ASSIGNED TASK = Print the lines that run from the line with "Dieses Modell BR511 ist in Farb- und" to the line with "так готовили кефир, ряженку и варенец наши", keeping both end lines, exactly as they appear in the entries below, and nothing else.

------------------------------------------------------------------------

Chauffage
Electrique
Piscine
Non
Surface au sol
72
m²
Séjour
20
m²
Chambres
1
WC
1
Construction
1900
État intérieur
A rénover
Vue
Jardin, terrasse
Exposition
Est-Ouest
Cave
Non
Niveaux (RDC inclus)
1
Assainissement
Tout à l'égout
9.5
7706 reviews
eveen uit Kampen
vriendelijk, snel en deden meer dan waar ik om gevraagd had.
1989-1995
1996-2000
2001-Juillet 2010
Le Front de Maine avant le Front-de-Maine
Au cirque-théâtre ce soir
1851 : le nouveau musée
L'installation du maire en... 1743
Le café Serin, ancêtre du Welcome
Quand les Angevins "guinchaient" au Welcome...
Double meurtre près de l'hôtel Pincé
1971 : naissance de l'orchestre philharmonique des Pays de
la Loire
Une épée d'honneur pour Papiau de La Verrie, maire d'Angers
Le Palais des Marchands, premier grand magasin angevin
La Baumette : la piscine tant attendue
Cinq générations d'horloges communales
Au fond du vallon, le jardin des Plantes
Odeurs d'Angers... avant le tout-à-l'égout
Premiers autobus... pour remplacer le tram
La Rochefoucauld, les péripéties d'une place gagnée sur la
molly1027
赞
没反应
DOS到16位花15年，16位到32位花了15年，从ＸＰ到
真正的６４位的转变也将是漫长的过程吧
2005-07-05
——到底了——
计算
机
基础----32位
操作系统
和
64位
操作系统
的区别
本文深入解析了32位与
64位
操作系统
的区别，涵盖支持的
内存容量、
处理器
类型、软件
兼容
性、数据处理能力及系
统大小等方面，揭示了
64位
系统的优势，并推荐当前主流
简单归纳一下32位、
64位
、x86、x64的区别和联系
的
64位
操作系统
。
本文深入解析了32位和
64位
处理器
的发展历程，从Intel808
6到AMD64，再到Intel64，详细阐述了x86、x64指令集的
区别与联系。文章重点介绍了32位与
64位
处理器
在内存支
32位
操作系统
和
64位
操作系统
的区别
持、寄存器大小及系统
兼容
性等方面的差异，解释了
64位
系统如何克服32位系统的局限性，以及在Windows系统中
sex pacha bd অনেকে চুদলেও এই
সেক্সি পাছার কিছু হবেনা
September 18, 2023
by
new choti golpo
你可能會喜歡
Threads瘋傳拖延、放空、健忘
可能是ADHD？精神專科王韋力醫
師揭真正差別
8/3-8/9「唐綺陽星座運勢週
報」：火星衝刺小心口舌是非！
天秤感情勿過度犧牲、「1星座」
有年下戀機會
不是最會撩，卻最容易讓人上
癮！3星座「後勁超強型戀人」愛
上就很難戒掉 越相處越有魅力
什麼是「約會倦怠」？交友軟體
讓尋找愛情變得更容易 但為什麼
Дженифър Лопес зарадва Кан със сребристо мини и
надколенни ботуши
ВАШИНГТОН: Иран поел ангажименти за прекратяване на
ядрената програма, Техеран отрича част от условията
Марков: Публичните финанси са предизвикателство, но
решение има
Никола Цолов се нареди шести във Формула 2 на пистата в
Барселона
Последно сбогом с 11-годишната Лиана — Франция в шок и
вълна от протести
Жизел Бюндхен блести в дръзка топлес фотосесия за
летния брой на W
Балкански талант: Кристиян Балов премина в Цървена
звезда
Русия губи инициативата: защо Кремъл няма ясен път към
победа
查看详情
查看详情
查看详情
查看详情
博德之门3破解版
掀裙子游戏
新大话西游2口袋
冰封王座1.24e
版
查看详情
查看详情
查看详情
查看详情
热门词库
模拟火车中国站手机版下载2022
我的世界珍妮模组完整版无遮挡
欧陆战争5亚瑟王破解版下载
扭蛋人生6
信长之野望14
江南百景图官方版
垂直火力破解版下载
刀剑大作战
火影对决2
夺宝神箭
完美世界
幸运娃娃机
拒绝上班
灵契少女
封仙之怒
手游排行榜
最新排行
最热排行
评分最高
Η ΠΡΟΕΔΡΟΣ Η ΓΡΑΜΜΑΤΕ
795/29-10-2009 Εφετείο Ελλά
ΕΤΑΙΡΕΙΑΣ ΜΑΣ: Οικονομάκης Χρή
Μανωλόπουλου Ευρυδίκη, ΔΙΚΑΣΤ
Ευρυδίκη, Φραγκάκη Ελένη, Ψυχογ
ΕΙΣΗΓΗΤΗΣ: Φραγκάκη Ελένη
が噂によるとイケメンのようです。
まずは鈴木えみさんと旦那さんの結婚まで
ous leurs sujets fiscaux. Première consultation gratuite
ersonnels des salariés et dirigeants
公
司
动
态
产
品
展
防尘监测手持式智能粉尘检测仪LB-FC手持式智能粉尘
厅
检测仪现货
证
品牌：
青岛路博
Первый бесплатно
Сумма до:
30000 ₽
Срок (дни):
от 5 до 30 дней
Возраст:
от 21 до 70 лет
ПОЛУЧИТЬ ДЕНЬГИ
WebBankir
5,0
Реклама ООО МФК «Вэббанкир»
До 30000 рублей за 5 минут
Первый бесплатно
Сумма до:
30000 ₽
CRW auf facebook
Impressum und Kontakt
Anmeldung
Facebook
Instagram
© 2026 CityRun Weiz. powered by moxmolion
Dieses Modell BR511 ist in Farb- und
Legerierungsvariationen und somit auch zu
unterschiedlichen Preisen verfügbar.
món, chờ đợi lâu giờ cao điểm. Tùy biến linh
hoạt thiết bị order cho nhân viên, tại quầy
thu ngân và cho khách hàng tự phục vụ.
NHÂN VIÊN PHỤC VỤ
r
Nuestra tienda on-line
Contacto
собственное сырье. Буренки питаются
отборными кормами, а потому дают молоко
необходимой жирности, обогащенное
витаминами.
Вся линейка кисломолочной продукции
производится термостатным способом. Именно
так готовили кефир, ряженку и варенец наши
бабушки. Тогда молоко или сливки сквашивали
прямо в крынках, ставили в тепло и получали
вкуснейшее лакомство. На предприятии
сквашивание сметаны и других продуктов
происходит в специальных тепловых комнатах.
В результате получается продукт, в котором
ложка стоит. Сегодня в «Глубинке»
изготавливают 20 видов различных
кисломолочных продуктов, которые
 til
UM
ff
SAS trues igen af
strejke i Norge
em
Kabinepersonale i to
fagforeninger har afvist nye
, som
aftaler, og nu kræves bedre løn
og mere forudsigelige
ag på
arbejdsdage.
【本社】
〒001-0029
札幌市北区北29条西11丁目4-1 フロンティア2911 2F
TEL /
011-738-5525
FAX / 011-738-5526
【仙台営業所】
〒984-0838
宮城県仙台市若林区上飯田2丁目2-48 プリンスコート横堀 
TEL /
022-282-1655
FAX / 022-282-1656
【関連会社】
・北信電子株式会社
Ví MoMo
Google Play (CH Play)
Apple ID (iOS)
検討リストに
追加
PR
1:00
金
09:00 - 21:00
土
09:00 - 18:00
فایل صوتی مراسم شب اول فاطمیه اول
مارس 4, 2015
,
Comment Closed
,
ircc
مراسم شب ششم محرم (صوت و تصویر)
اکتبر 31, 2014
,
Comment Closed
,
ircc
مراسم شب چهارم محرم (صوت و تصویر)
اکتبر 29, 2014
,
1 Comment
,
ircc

------------------------------------------------------------------------

REPLY TO THE EXERCISE =
Dieses Modell BR511 ist in Farb- und
Legerierungsvariationen und somit auch zu
unterschiedlichen Preisen verfügbar.
món, chờ đợi lâu giờ cao điểm. Tùy biến linh
hoạt thiết bị order cho nhân viên, tại quầy
thu ngân và cho khách hàng tự phục vụ.
NHÂN VIÊN PHỤC VỤ
r
Nuestra tienda on-line
Contacto
собственное сырье. Буренки питаются
отборными кормами, а потому дают молоко
необходимой жирности, обогащенное
витаминами.
Вся линейка кисломолочной продукции
производится термостатным способом. Именно
так готовили кефир, ряженку и варенец наши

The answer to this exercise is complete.